- Your instructions: Determine how many lines in the entries below contain the word "backgroundColor". The reply is that number alone.
[[ Data records open ]]
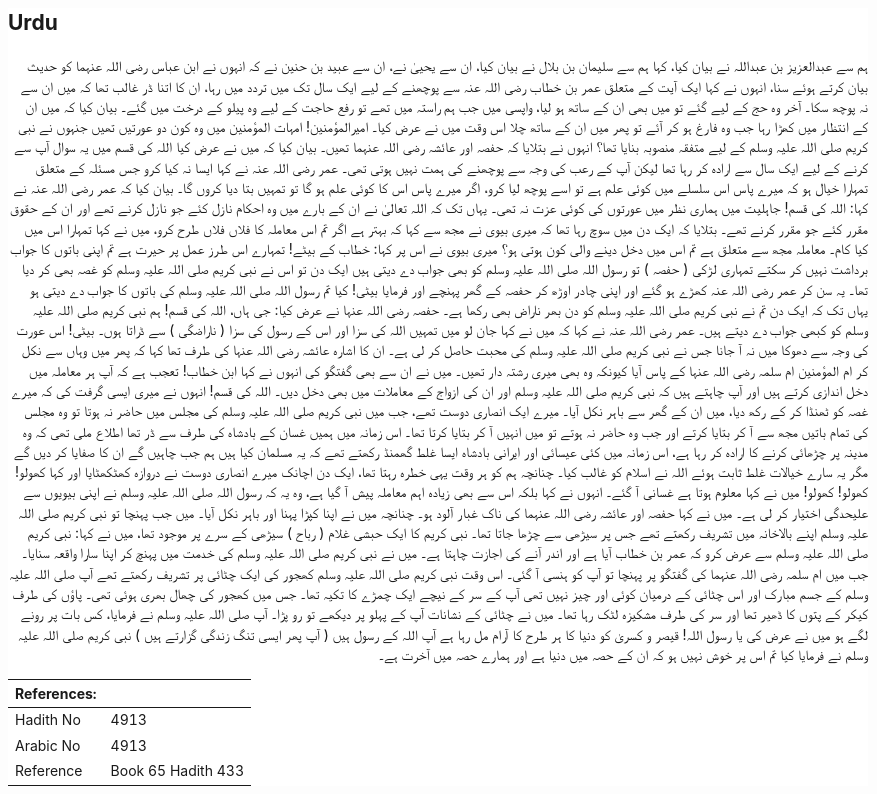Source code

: ## Urdu


<div dir="rtl" lang="ur" style={{fontSize:'larger',backgroundColor:'#f8f9fa',padding:20}}>
ہم سے عبدالعزیز بن عبداللہ نے بیان کیا، کہا ہم سے سلیمان بن بلال نے بیان کیا، ان سے یحییٰ نے، ان سے عبید بن حنین نے کہ انہوں نے ابن عباس رضی اللہ عنہما کو حدیث بیان کرتے ہوئے سنا، انہوں نے کہا ایک آیت کے متعلق عمر بن خطاب رضی اللہ عنہ سے پوچھنے کے لیے ایک سال تک میں تردد میں رہا، ان کا اتنا ڈر غالب تھا کہ میں ان سے نہ پوچھ سکا۔ آخر وہ حج کے لیے گئے تو میں بھی ان کے ساتھ ہو لیا، واپسی میں جب ہم راستہ میں تھے تو رفع حاجت کے لیے وہ پیلو کے درخت میں گئے۔ بیان کیا کہ میں ان کے انتظار میں کھڑا رہا جب وہ فارغ ہو کر آئے تو پھر میں ان کے ساتھ چلا اس وقت میں نے عرض کیا۔ امیرالمؤمنین! امہات المؤمنین میں وہ کون دو عورتیں تھیں جنہوں نے نبی کریم صلی اللہ علیہ وسلم کے لیے متفقہ منصوبہ بنایا تھا؟ انہوں نے بتلایا کہ حفصہ اور عائشہ رضی اللہ عنہما تھیں۔ بیان کیا کہ میں نے عرض کیا اللہ کی قسم میں یہ سوال آپ سے کرنے کے لیے ایک سال سے ارادہ کر رہا تھا لیکن آپ کے رعب کی وجہ سے پوچھنے کی ہمت نہیں ہوتی تھی۔ عمر رضی اللہ عنہ نے کہا ایسا نہ کیا کرو جس مسئلہ کے متعلق تمہارا خیال ہو کہ میرے پاس اس سلسلے میں کوئی علم ہے تو اسے پوچھ لیا کرو، اگر میرے پاس اس کا کوئی علم ہو گا تو تمہیں بتا دیا کروں گا۔ بیان کیا کہ عمر رضی اللہ عنہ نے کہا: اللہ کی قسم! جاہلیت میں ہماری نظر میں عورتوں کی کوئی عزت نہ تھی۔ یہاں تک کہ اللہ تعالیٰ نے ان کے بارے میں وہ احکام نازل کئے جو نازل کرنے تھے اور ان کے حقوق مقرر کئے جو مقرر کرنے تھے۔ بتلایا کہ ایک دن میں سوچ رہا تھا کہ میری بیوی نے مجھ سے کہا کہ بہتر ہے اگر تم اس معاملہ کا فلاں فلاں طرح کرو، میں نے کہا تمہارا اس میں کیا کام۔ معاملہ مجھ سے متعلق ہے تم اس میں دخل دینے والی کون ہوتی ہو؟ میری بیوی نے اس پر کہا: خطاب کے بیٹے! تمہارے اس طرز عمل پر حیرت ہے تم اپنی باتوں کا جواب برداشت نہیں کر سکتے تمہاری لڑکی ( حفصہ ) تو رسول اللہ صلی اللہ علیہ وسلم کو بھی جواب دے دیتی ہیں ایک دن تو اس نے نبی کریم صلی اللہ علیہ وسلم کو غصہ بھی کر دیا تھا۔ یہ سن کر عمر رضی اللہ عنہ کھڑے ہو گئے اور اپنی چادر اوڑھ کر حفصہ کے گھر پہنچے اور فرمایا بیٹی! کیا تم رسول اللہ صلی اللہ علیہ وسلم کی باتوں کا جواب دے دیتی ہو یہاں تک کہ ایک دن تم نے نبی کریم صلی اللہ علیہ وسلم کو دن بھر ناراض بھی رکھا ہے۔ حفصہ رضی اللہ عنہا نے عرض کیا: جی ہاں، اللہ کی قسم! ہم نبی کریم صلی اللہ علیہ وسلم کو کبھی جواب دے دیتے ہیں۔ عمر رضی اللہ عنہ نے کہا کہ میں نے کہا جان لو میں تمہیں اللہ کی سزا اور اس کے رسول کی سزا ( ناراضگی ) سے ڈراتا ہوں۔ بیٹی! اس عورت کی وجہ سے دھوکا میں نہ آ جانا جس نے نبی کریم صلی اللہ علیہ وسلم کی محبت حاصل کر لی ہے۔ ان کا اشارہ عائشہ رضی اللہ عنہا کی طرف تھا کہا کہ پھر میں وہاں سے نکل کر ام المؤمنین ام سلمہ رضی اللہ عنہا کے پاس آیا کیونکہ وہ بھی میری رشتہ دار تھیں۔ میں نے ان سے بھی گفتگو کی انہوں نے کہا ابن خطاب! تعجب ہے کہ آپ ہر معاملہ میں دخل اندازی کرتے ہیں اور آپ چاہتے ہیں کہ نبی کریم صلی اللہ علیہ وسلم اور ان کی ازواج کے معاملات میں بھی دخل دیں۔ اللہ کی قسم! انہوں نے میری ایسی گرفت کی کہ میرے غصہ کو ٹھنڈا کر کے رکھ دیا، میں ان کے گھر سے باہر نکل آیا۔ میرے ایک انصاری دوست تھے، جب میں نبی کریم صلی اللہ علیہ وسلم کی مجلس میں حاضر نہ ہوتا تو وہ مجلس کی تمام باتیں مجھ سے آ کر بتایا کرتے اور جب وہ حاضر نہ ہوتے تو میں انہیں آ کر بتایا کرتا تھا۔ اس زمانہ میں ہمیں غسان کے بادشاہ کی طرف سے ڈر تھا اطلاع ملی تھی کہ وہ مدینہ پر چڑھائی کرنے کا ارادہ کر رہا ہے، اس زمانہ میں کئی عیسائی اور ایرانی بادشاہ ایسا غلط گھمنڈ رکھتے تھے کہ یہ مسلمان کیا ہیں ہم جب چاہیں گے ان کا صفایا کر دیں گے مگر یہ سارے خیالات غلط ثابت ہوئے اللہ نے اسلام کو غالب کیا۔ چنانچہ ہم کو ہر وقت یہی خطرہ رہتا تھا، ایک دن اچانک میرے انصاری دوست نے دروازہ کھٹکھٹایا اور کہا کھولو! کھولو! کھولو! میں نے کہا معلوم ہوتا ہے غسانی آ گئے۔ انہوں نے کہا بلکہ اس سے بھی زیادہ اہم معاملہ پیش آ گیا ہے، وہ یہ کہ رسول اللہ صلی اللہ علیہ وسلم نے اپنی بیویوں سے علیحدگی اختیار کر لی ہے۔ میں نے کہا حفصہ اور عائشہ رضی اللہ عنہما کی ناک غبار آلود ہو۔ چنانچہ میں نے اپنا کپڑا پہنا اور باہر نکل آیا۔ میں جب پہنچا تو نبی کریم صلی اللہ علیہ وسلم اپنے بالاخانہ میں تشریف رکھتے تھے جس پر سیڑھی سے چڑھا جاتا تھا۔ نبی کریم کا ایک حبشی غلام ( رباح ) سیڑھی کے سرے پر موجود تھا، میں نے کہا: نبی کریم صلی اللہ علیہ وسلم سے عرض کرو کہ عمر بن خطاب آیا ہے اور اندر آنے کی اجازت چاہتا ہے۔ میں نے نبی کریم صلی اللہ علیہ وسلم کی خدمت میں پہنچ کر اپنا سارا واقعہ سنایا۔ جب میں ام سلمہ رضی اللہ عنہما کی گفتگو پر پہنچا تو آپ کو ہنسی آ گئی۔ اس وقت نبی کریم صلی اللہ علیہ وسلم کھجور کی ایک چٹائی پر تشریف رکھتے تھے آپ صلی اللہ علیہ وسلم کے جسم مبارک اور اس چٹائی کے درمیان کوئی اور چیز نہیں تھی آپ کے سر کے نیچے ایک چمڑے کا تکیہ تھا۔ جس میں کھجور کی چھال بھری ہوئی تھی۔ پاؤں کی طرف کیکر کے پتوں کا ڈھیر تھا اور سر کی طرف مشکیزہ لٹک رہا تھا۔ میں نے چٹائی کے نشانات آپ کے پہلو پر دیکھے تو رو پڑا۔ آپ صلی اللہ علیہ وسلم نے فرمایا، کس بات پر رونے لگے ہو میں نے عرض کی یا رسول اللہ! قیصر و کسریٰ کو دنیا کا ہر طرح کا آرام مل رہا ہے آپ اللہ کے رسول ہیں ( آپ پھر ایسی تنگ زندگی گزارتے ہیں ) نبی کریم صلی اللہ علیہ وسلم نے فرمایا کیا تم اس پر خوش نہیں ہو کہ ان کے حصہ میں دنیا ہے اور ہمارے حصہ میں آخرت ہے۔
</div>
<div style={{backgroundColor:'#f8f9fa',padding:20, marginBottom: 10}}><table> <thead> <tr> <th>References:</th> <th></th> </tr> </thead> <tbody><tr><td>Hadith No</td><td>4913</td></tr><tr><td>Arabic No</td><td>4913</td></tr><tr><td>Reference</td><td>Book 65 Hadith 433</td></tr></tbody></table></div>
[[ Data records closed ]]
- Your response: 2